An exclusion zone has been established and it will be Wednesday before they are likely to be allowed to return home. The clean-up is underway and there will be no long term dramas.
Near Barraba, however, where an abandoned asbestos mine poses ongoing risks a resolution is not so simple.
The dangerous nature of asbestos and the exposure threat which still exists at the Woodsreef mine is the reason Tamworth Regional Council is likely to resolve to close Mine Rd (formerly Crow Mountain Rd) at its meeting tonight.
Asbestos is coated in litigation and that is the concern consuming the council on the road issue.
Residents of the area who use the road don’t want it closed. That’s an understandable position because of the level of inconvenience its closure will cause.
Council has empathy for the road users, most of whom are residents of the nearby area who use the road to access the town. The alternative route means further to travel, adding costs in time and money.
The reality is, however, the council is being forced to act. It says it has an obligation to protect the community and because it has no insurance if there are claims made by road users who could contract asbestos-related illnesses, its hands are tired.
The clean-up of the Woodsreef mine site remains a work in progress.

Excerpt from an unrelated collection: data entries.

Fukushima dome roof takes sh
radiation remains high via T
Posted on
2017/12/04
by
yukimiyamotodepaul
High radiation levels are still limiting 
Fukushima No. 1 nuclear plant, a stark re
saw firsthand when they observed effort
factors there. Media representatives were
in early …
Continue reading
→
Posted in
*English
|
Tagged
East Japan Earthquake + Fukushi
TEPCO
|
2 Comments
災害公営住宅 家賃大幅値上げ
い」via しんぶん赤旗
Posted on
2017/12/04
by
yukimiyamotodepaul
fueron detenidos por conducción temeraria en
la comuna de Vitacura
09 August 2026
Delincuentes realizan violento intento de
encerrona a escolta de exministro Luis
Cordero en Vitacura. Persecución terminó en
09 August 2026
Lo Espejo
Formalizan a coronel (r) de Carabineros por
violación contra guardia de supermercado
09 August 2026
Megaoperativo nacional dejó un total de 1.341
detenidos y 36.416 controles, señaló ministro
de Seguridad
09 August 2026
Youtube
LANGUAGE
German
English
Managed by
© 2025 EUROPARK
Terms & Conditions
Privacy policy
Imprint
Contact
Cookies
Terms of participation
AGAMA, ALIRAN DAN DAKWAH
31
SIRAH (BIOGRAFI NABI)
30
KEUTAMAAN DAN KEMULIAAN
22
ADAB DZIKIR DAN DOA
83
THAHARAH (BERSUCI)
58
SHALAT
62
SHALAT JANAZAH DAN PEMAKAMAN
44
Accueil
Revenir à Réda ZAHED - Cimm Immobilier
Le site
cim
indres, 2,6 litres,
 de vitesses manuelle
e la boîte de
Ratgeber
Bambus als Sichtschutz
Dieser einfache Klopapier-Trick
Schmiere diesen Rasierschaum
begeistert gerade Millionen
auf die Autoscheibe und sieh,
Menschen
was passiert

It has been identified as “an environmental disaster” by the NSW Ombudsman who has said in a previous report significant money needs to be spent to clean-up the area and make it safe.
The Mine Rd closure relates specifically to the risk and is a decision the NSW government should make, not the council.
It needs to take responsibility for the Woodsreef site and the long-awaited clean-up won’t happen unless the government presses the funding buttons to get work underway.
Meanwhile, residents of the area live with the hazards, and the consequences, which won’t go away.